# Just for you Eric



## youngdon (Mar 10, 2010)

I said I'd never own one. Swore it a time or two as well. Sometimes a deal comes along that you just can't pass up. I normally carry a 1911 in 45acp however lately I've been in a few situations where the 3" Colt Defender is just a bit bulky for the company around me. Don't get me wrong, I don't give a rats behind who knows or sees that I am carrying, but this is all about business situations and I do care if they don't want to share their wealth with me. Soooo...Today I acquired a Kimber pistol. A Micro 9 to be exact. It's a miniature 1911 in most respects and seems well made. Fit and finish is great, it's tight but not to tight( enter Michael Scott). I have not shot it yet as I needed to get home in short order so some idiot could bring me a used replacement gas shock for out spa cover lifter. No it was not supposed to be used. They got THE call. I waited for him to put it on then pointed out the dirt on it and the wear marks on the shaft. But I digress....

I'll get it out soon and report any issues or concerns. If it sucks, I'll blame AZpredator... lol


----------



## 220swift (Mar 2, 2011)

:lurk:


----------



## glenway (Mar 27, 2011)

I've shot a few Kimbers, including Eric's .45 (or, his wife's whatever the case may be). No complaints - only tight, ragged holes punching paper.

Some high-performance ammo these days makes the caliber choice better than ever. I don't even handload for the 9mm anymore, 'cause FMJs are so inexpensive for practice. My Sig's stoked with +P+ hollow points for carry duty and they certainly are noticeably stout and feel more like 10mm.

Looking forward to a report.


----------



## azpredator... (Feb 15, 2018)

You won't be disappointed Don.

Glen, the Kimber you shot is my wife's. And for the record Glen shot 7 230 Gr. FMJ' s into the same damn hole. I think he's been practicing ????.


----------



## youngdon (Mar 10, 2010)

Yeah, shooting them out the same hole is easy. Into the same hole takes practice.

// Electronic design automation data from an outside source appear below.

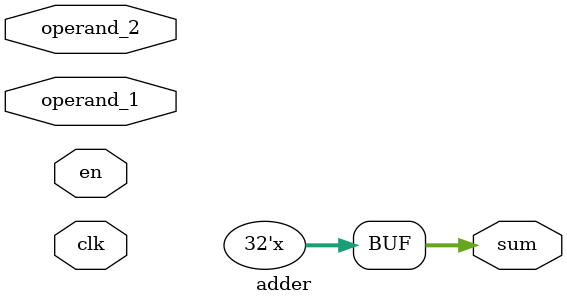
<source format=v>
module rom_8 (
    input [2:0] addr , 
    input OE, 
    output reg [31:0] out 
); 
    reg [31:0] data [7:0]; 
    initial begin 
        data [0] = 32'h0986ab68; 
        data [1] = 32'h10385ba9; 
        data [2] = 32'h3F800000; 
        data [3] = 32'h3C449BA6; 
        data [4] = 32'h40400000;
        data [5] = 32'h41200000; 
        data [6] = 32'h3EA00000;
        data [7] = 32'h3F600000; 
    end 
    always @(addr, OE) 
        if (OE == 1'b1) 
            out = data[addr]; 
        else 
            out = 32'bz;
endmodule


module ram_4 (
    input [31:0] in,
    input [1:0] addr,
    input RW, OE,
    output reg [31:0] out
);
    reg [31:0] data [3:0];
    always @(in, addr, RW, OE) begin
        if (RW == 1'b0 & OE == 1'b1)
            out = data[addr];
        else
            out = 32'bz;
        if (RW == 1'b1)
            data[addr] = in;
    end
endmodule

module adder(
input [31:0] operand_1, operand_2,
input clk, en,
output reg [31:0] sum = 32'bz
);
endmodule
</source>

I tried on for size their micro 380. It's even smaller but it was it's a bit to small. My hands aren't huge but I like to have a good hold on a gun. My wife has a Sig P238 (380) that I like but it's a bit small too.


----------



## Mark Steinmann (Jan 28, 2014)

I run a Kimber Micro Carry quite often, the 380. For how small that pistol is it sure is accurate! I get about a 1.5" grouping at 15 yards...and that is further than I ever expect to have to use it if the time comes. Love that little pistol and when I saw the came out with a 9mm version I was tempted to upgrade! Have fun with it Don!

- Mark

Sent from my SM-G955U using Tapatalk


----------



## Mo Mo (Sep 16, 2016)

azpredator... said:


> You won't be disappointed Don.
> 
> . And for the record Glen shot 7 230 Gr. FMJ' s into the same damn hole.

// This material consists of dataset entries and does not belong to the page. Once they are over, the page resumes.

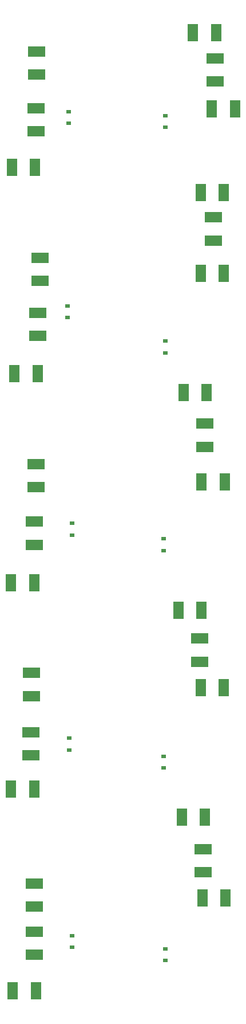
<source format=gbp>
%FSLAX23Y23*%
%MOIN*%
G70*
G01*
G75*
G04 Layer_Color=8454143*
%ADD10C,0.031*%
%ADD11C,0.197*%
%ADD12C,0.236*%
%ADD13C,0.165*%
%ADD14C,0.157*%
%ADD15C,0.059*%
%ADD16R,0.059X0.059*%
G04:AMPARAMS|DCode=17|XSize=236mil|YSize=236mil|CornerRadius=59mil|HoleSize=0mil|Usage=FLASHONLY|Rotation=0.000|XOffset=0mil|YOffset=0mil|HoleType=Round|Shape=RoundedRectangle|*
%AMROUNDEDRECTD17*
21,1,0.236,0.118,0,0,0.0*
21,1,0.118,0.236,0,0,0.0*
1,1,0.118,0.059,-0.059*
1,1,0.118,-0.059,-0.059*
1,1,0.118,-0.059,0.059*
1,1,0.118,0.059,0.059*
%
%ADD17ROUNDEDRECTD17*%
%ADD18C,0.157*%
G04:AMPARAMS|DCode=19|XSize=236mil|YSize=236mil|CornerRadius=59mil|HoleSize=0mil|Usage=FLASHONLY|Rotation=270.000|XOffset=0mil|YOffset=0mil|HoleType=Round|Shape=RoundedRectangle|*
%AMROUNDEDRECTD19*
21,1,0.236,0.118,0,0,270.0*
21,1,0.118,0.236,0,0,270.0*
1,1,0.118,-0.059,-0.059*
1,1,0.118,-0.059,0.059*
1,1,0.118,0.059,0.059*
1,1,0.118,0.059,-0.059*
%
%ADD19ROUNDEDRECTD19*%
%ADD20C,0.079*%
%ADD21C,0.050*%
%ADD22C,0.079*%
%ADD23C,0.039*%
%ADD24C,0.071*%
%ADD25C,0.059*%
%ADD26R,0.031X0.024*%
%ADD27R,0.060X0.100*%
%ADD28R,0.100X0.060*%
%ADD29C,0.118*%
%ADD30C,0.008*%
%ADD31C,0.010*%
%ADD32C,0.006*%
%ADD33C,0.067*%
%ADD34R,0.067X0.067*%
G04:AMPARAMS|DCode=35|XSize=244mil|YSize=244mil|CornerRadius=63mil|HoleSize=0mil|Usage=FLASHONLY|Rotation=0.000|XOffset=0mil|YOffset=0mil|HoleType=Round|Shape=RoundedRectangle|*
%AMROUNDEDRECTD35*
21,1,0.244,0.118,0,0,0.0*
21,1,0.118,0.244,0,0,0.0*
1,1,0.126,0.059,-0.059*
1,1,0.126,-0.059,-0.059*
1,1,0.126,-0.059,0.059*
1,1,0.126,0.059,0.059*
%
%ADD35ROUNDEDRECTD35*%
%ADD36C,0.165*%
G04:AMPARAMS|DCode=37|XSize=244mil|YSize=244mil|CornerRadius=63mil|HoleSize=0mil|Usage=FLASHONLY|Rotation=270.000|XOffset=0mil|YOffset=0mil|HoleType=Round|Shape=RoundedRectangle|*
%AMROUNDEDRECTD37*
21,1,0.244,0.118,0,0,270.0*
21,1,0.118,0.244,0,0,270.0*
1,1,0.126,-0.059,-0.059*
1,1,0.126,-0.059,0.059*
1,1,0.126,0.059,0.059*
1,1,0.126,0.059,-0.059*
%
%ADD37ROUNDEDRECTD37*%
%ADD38C,0.087*%
%ADD39C,0.008*%
%ADD40C,0.058*%
%ADD41R,0.039X0.032*%
%ADD42R,0.068X0.108*%
%ADD43R,0.108X0.068*%
D26*
X2242Y794D02*
D03*
Y861D02*
D03*
X1697Y937D02*
D03*
Y871D02*
D03*
X2232Y1914D02*
D03*
Y1981D02*
D03*
X1682Y2086D02*
D03*
Y2019D02*
D03*
X2232Y3179D02*
D03*
Y3246D02*
D03*
X1697Y3336D02*
D03*
Y3269D02*
D03*
X2242Y4329D02*
D03*
Y4396D02*
D03*
X1672Y4601D02*
D03*
Y4534D02*
D03*
X2242Y5641D02*
D03*
Y5707D02*
D03*
X1677Y5731D02*
D03*
Y5664D02*
D03*
D27*
X2582Y5261D02*
D03*
X2447D02*
D03*
X2537Y6191D02*
D03*
X2402D02*
D03*
X2472Y1626D02*
D03*
X2337D02*
D03*
X2452Y2831D02*
D03*
X2317D02*
D03*
X2482Y4096D02*
D03*
X2347D02*
D03*
X1347Y5406D02*
D03*
X1482D02*
D03*
X1362Y4206D02*
D03*
X1497D02*
D03*
X1342Y2991D02*
D03*
X1477D02*
D03*
X1342Y1791D02*
D03*
X1477D02*
D03*
X1352Y616D02*
D03*
X1487D02*
D03*
X2592Y1156D02*
D03*
X2457D02*
D03*
X2582Y2381D02*
D03*
X2447D02*
D03*
X2587Y3576D02*
D03*
X2452D02*
D03*
X2582Y4791D02*
D03*
X2447D02*
D03*
X2647Y5746D02*
D03*
X2512D02*
D03*
D28*
X1492Y5946D02*
D03*
Y6081D02*
D03*
X1487Y5616D02*
D03*
Y5751D02*
D03*
X1512Y4746D02*
D03*
Y4881D02*
D03*
X1497Y4426D02*
D03*
Y4561D02*
D03*
X1487Y3546D02*
D03*
Y3681D02*
D03*
X1477Y3211D02*
D03*
Y3346D02*
D03*
X1462Y2331D02*
D03*
Y2466D02*
D03*
X1457Y1986D02*
D03*
Y2121D02*
D03*
X1477Y1106D02*
D03*
Y1241D02*
D03*
Y826D02*
D03*
Y961D02*
D03*
X2462Y1306D02*
D03*
Y1441D02*
D03*
X2442Y2531D02*
D03*
Y2666D02*
D03*
X2472Y3781D02*
D03*
Y3916D02*
D03*
X2522Y4981D02*
D03*
Y5116D02*
D03*
X2532Y5906D02*
D03*
Y6041D02*
D03*
M02*

</source>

Even a blind squirrel gets a nut sometimes.....


----------



## glenway (Mar 27, 2011)

Best of luck with those nuts, Huck, but I still have one good eye.


----------



## youngdon (Mar 10, 2010)

Two in a hole is luck possibly. Any more than that is not.


----------



## Mo Mo (Sep 16, 2016)

glenway said:


> Best of luck with those nuts, Huck, but I still have one good eye.


I never doubted you Glen.


----------



## glenway (Mar 27, 2011)

No worries, Huck.

My intent was only to inject my opinion of the Kimbers I've handled and to confirm YD's sound judgment on his purchase. They'll do the job, as long as the operator does his - like all quality firearms.

I've heard the knocks on these pistols, as well, but under normal circumstances for civilian use, they'll perform admirably. Now, if one wants to torture test one by dragging it through the mud and sand, he should expect some operational issues. They're too dang fancy for that, as far as I'm concerned anyway.

Looking forward to YD's assessment with a little range time.


----------



## azpredator... (Feb 15, 2018)

I hear that... it's a Kimber not a block. I told my wife when she bought her first Kimber that you can't go dropping it in the sand or mud and expect it to still work. She looked at me and said why on earth would I drop it in the mud ????. She hasn't dropped one yet. It did slide off the hood of my Oldsmobile while out target practicing once and it still worked. With any quality 1911 you have to keep it clean.


----------



## Mo Mo (Sep 16, 2016)

Being a huge 1911 fan, I have shot a ton in calibers from .22LR all the way up to 10mm. I had a Kimber, sold it. It too was a first gen and was very finicky about ammo and getting dirty. Some of my best shooters are cheap 1911's. I have an ATI 3" in .45 that just runs and never jams and has amazing accuracy for the price. Think I paid $380 about 4 years ago. Just goes to show that sometimes, spending top dollar for a firearm doesn't always get the best results....but then there is Dan Wesson....and I drool profusely.


----------



## youngdon (Mar 10, 2010)

Sooo, you came to hear the story. I'll keep it short. There is no story !

I've been busy trying to work a deal out on a business opportunity....I doubt it'll work out at this point.

And I had guys here for the last few days painting the exterior of the house. It looks great.


----------



## azpredator... (Feb 15, 2018)

When are you going to shoot it?


----------



## azpredator... (Feb 15, 2018)

Ok I just read your Ruger No.1 post... What happened Don to much recoil????. Sight radius is to short? I haven't shot any micro pistols...


----------



## youngdon (Mar 10, 2010)

azpredator... said:


> When are you going to shoot it?


Soon I hope !



azpredator... said:


> Ok I just read your Ruger No.1 post... What happened Don to much recoil. Sight radius is to short? I haven't shot any micro pistols...


Nope ! Just busy....

The Micro 9 isn't all that tiny really. It's no 1911 frame but the controls and straight trigger pull work well for me.


----------



## prairiewolf (Feb 19, 2012)

Crap Don, you could have bought my business and lived up here, lol


----------



## youngdon (Mar 10, 2010)

A few years ago I absolutely would have Ed, at this time I am retired. Anything I get into now will be strictly as an investment not as a worker. I'll screw around at a few things and make an investment or two but thats it.


----------



## hassell (Feb 9, 2010)

youngdon said:


> A few years ago I absolutely would have Ed, at this time I am retired. Anything I get into now will be strictly as an investment not as a worker. I'll screw around at a few things and make an investment or two but thats it.


 I already have your name on my garlic harvest worker list !! Do I need a replacement !! Good benefits here.


----------



## youngdon (Mar 10, 2010)

Ha !


----------